Does that metadata need to be a separate member, not the leading part of a large stream?
It's easier and more efficient if the metadata is a separate member. I'm guessing it could be changed to use a single large stream, but there is no reason to do so, and doing so would break existing tooling.
Updated by jeremyevans0 (Jeremy Evans) over 4 years ago
ko1 (Koichi Sasada) wrote in #note-10:
- mame: can each_file return an Enumerator? Seems difficult to implement it
- matz: How about always behaving like zcat? Is an option to keep the old behaviors really needed?
- akr: The traditional behavior should be kept
- akr: gzip(1) describes concatenation of gzip files in ADVANCED USAGE. https://www.gnu.org/software/gzip/manual/gzip.html#Advanced-usage
Conclusion:
- matz: it should behave like zcat. Handling each member should be deleted.
I'm not sure, but it seems the proposal here would be to make all Zlib::GzipReader methods transparently handle multiple streams. There are two issues with doing that:
-
It's very invasive, all methods would need to change, some in fairly complex ways.
-
More importantly, it would break cases where non-gzip data was stored after gzip data. Currently you can use GzipReader in such cases, and the io pointer after the gzip processing will be directly after where the gzip stream ends, at which point you can use the io normally. Basically, if you make this change, you could no longer embed a gzip stream in the middle of a file and read just that stream.

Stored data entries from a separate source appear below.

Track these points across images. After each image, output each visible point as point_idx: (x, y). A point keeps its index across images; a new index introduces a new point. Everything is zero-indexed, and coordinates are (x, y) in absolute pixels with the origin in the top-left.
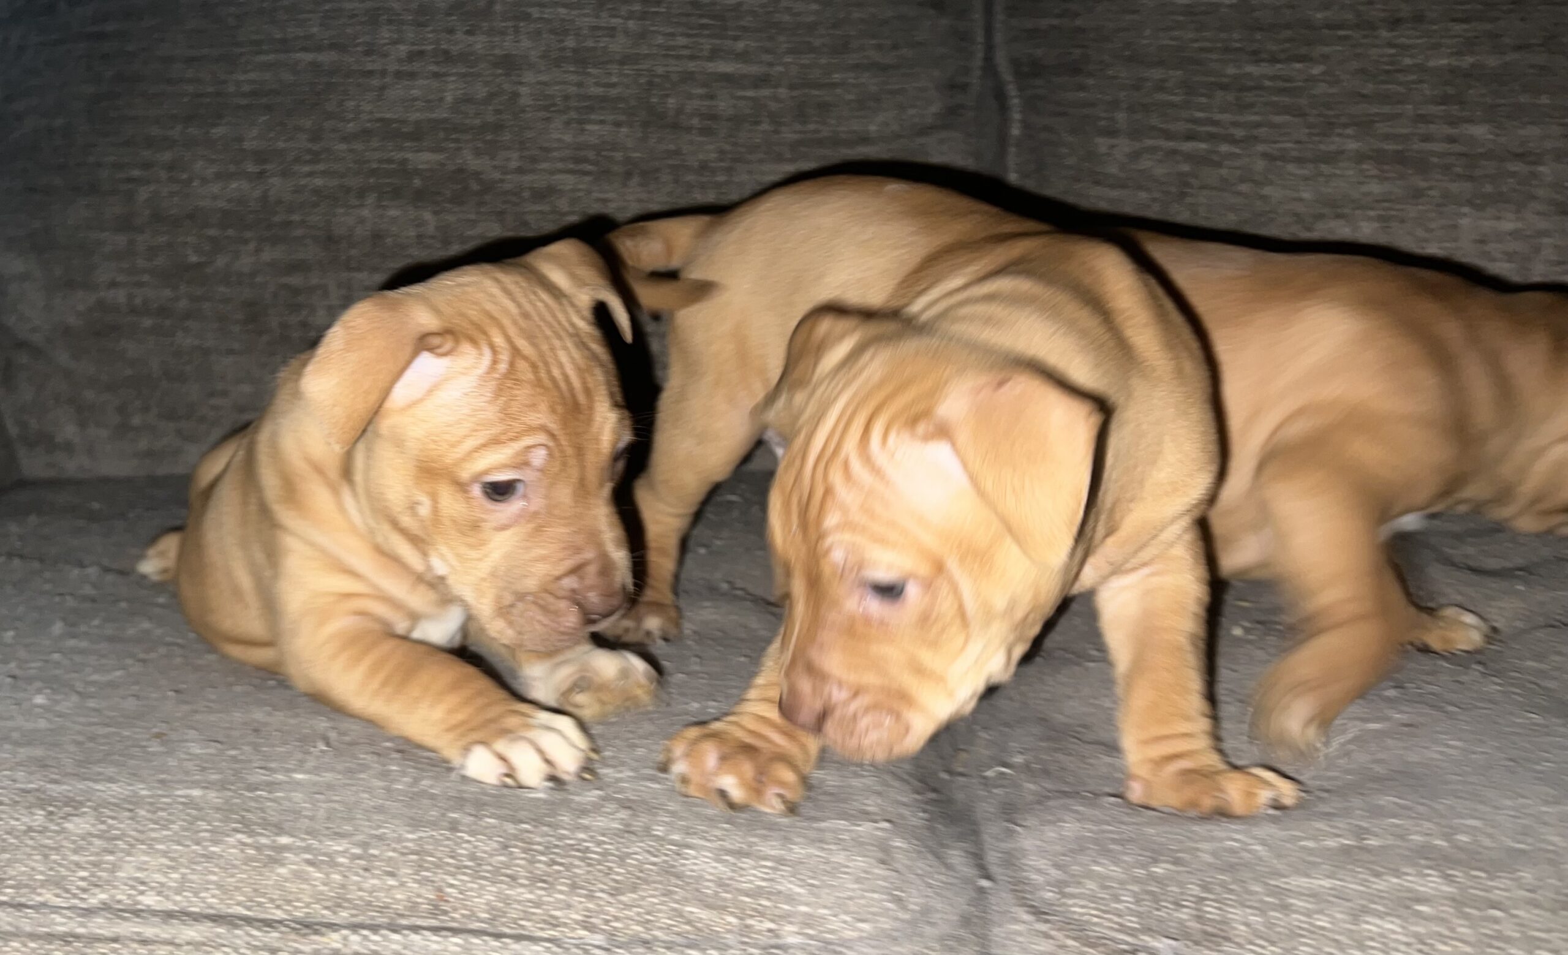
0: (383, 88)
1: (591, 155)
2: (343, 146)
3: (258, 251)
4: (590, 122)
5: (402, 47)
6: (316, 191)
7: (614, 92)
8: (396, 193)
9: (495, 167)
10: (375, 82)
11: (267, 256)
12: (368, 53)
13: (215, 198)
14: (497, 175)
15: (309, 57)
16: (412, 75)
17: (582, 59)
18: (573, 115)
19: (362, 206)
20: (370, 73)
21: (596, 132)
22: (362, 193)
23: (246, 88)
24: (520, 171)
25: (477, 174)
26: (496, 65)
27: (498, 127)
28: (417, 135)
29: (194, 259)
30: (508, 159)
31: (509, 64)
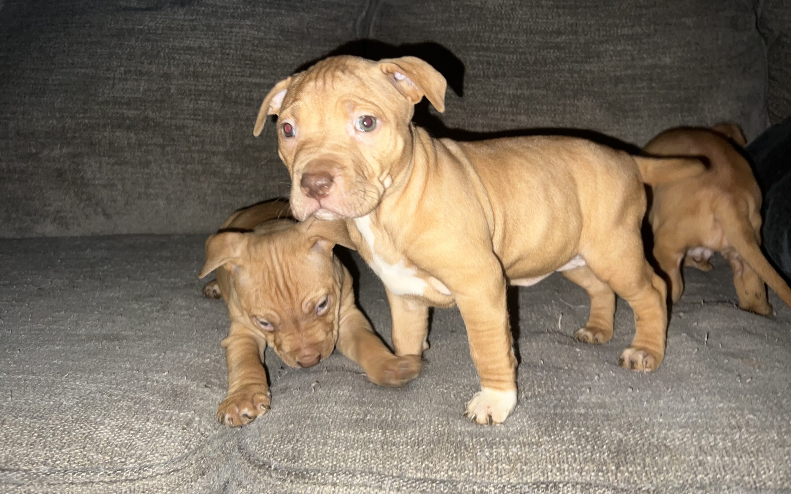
1: (201, 113)
4: (199, 100)
9: (161, 117)
14: (161, 120)
21: (202, 104)
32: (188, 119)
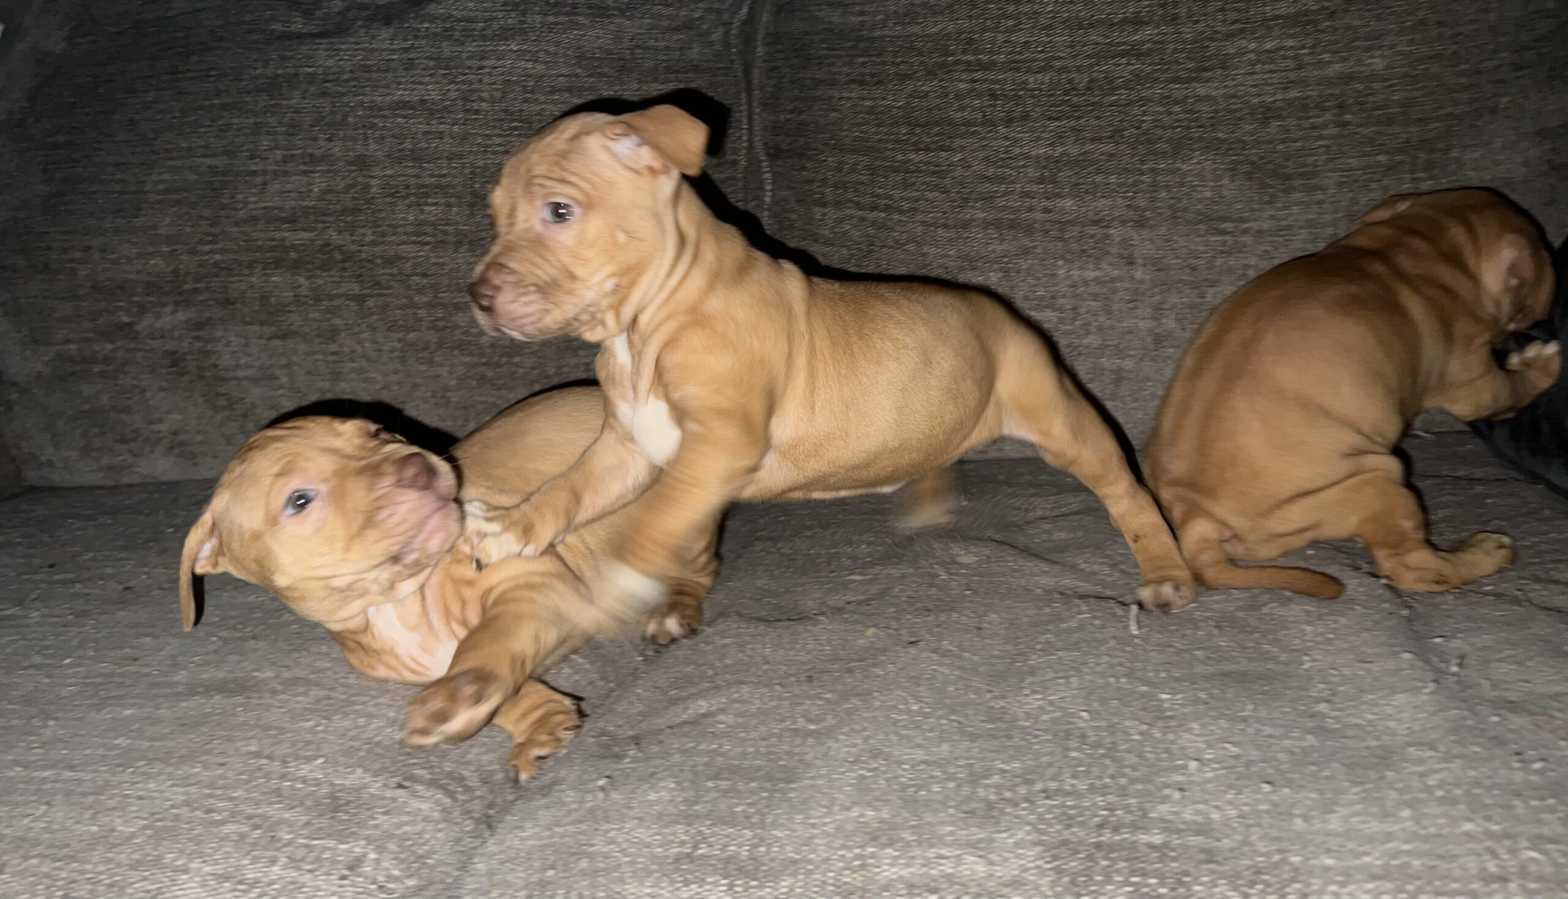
0: (265, 184)
1: (430, 230)
2: (235, 229)
3: (174, 312)
5: (278, 152)
6: (216, 264)
7: (444, 181)
8: (277, 264)
9: (354, 241)
10: (259, 180)
11: (181, 316)
12: (252, 158)
13: (139, 272)
15: (209, 161)
16: (286, 173)
17: (417, 157)
18: (413, 199)
19: (252, 275)
20: (254, 173)
22: (251, 265)
23: (161, 187)
24: (373, 243)
25: (340, 248)
26: (353, 164)
27: (356, 211)
28: (292, 220)
29: (126, 319)
30: (364, 235)
31: (362, 163)
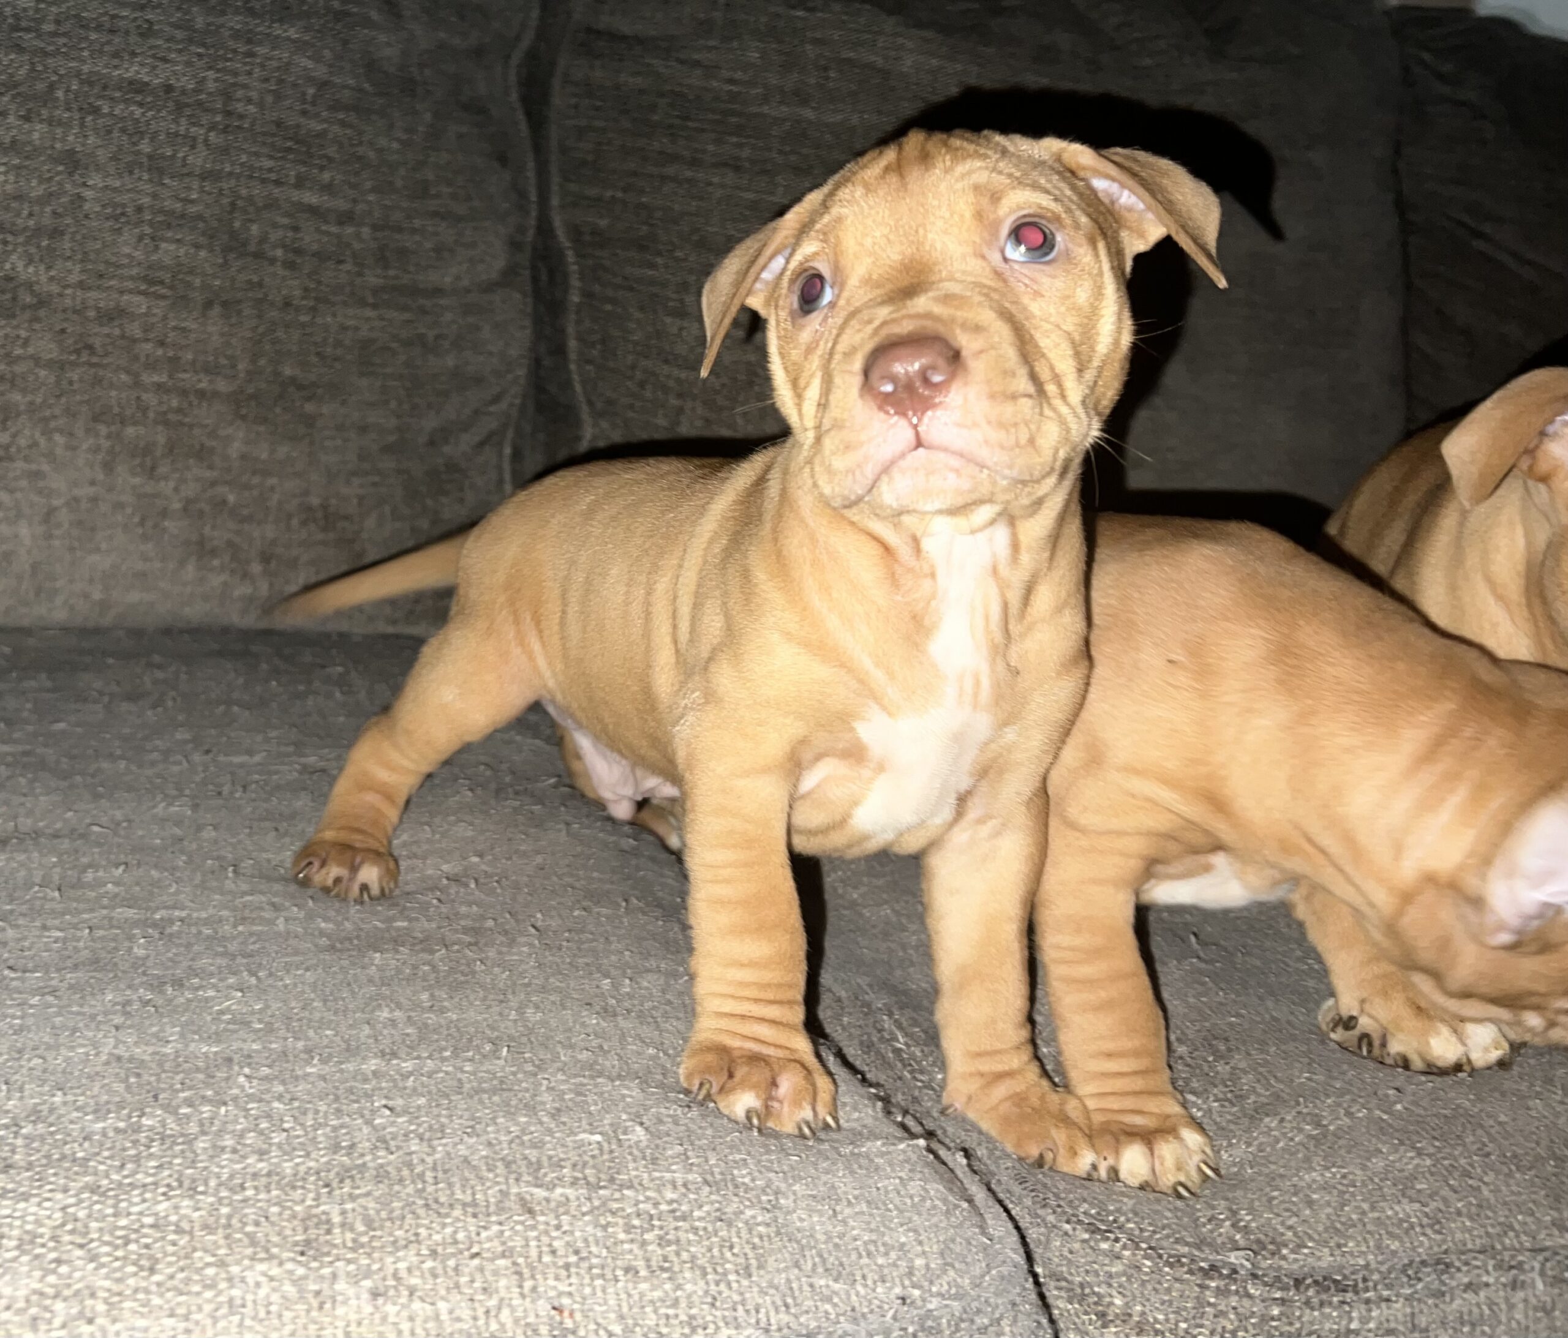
4: (163, 239)
21: (171, 251)
32: (130, 292)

If we don't want to add Zlib::GzipReader.each_file but we want to add something like zcat, here's a pull request that implements Zlib::GzipReader.zcat: https://github.com/ruby/zlib/pull/13. I think Zlib::GzipReader.each_file is a more useful and flexible method than Zlib::GzipReader.zcat. We could certainly have both, though.
Updated by jeremyevans0 (Jeremy Evans) over 4 years ago
- Status changed from Feedback to Closed
matz approved Zlib::GzipReader.zcat, so I merged the pull request into zlib.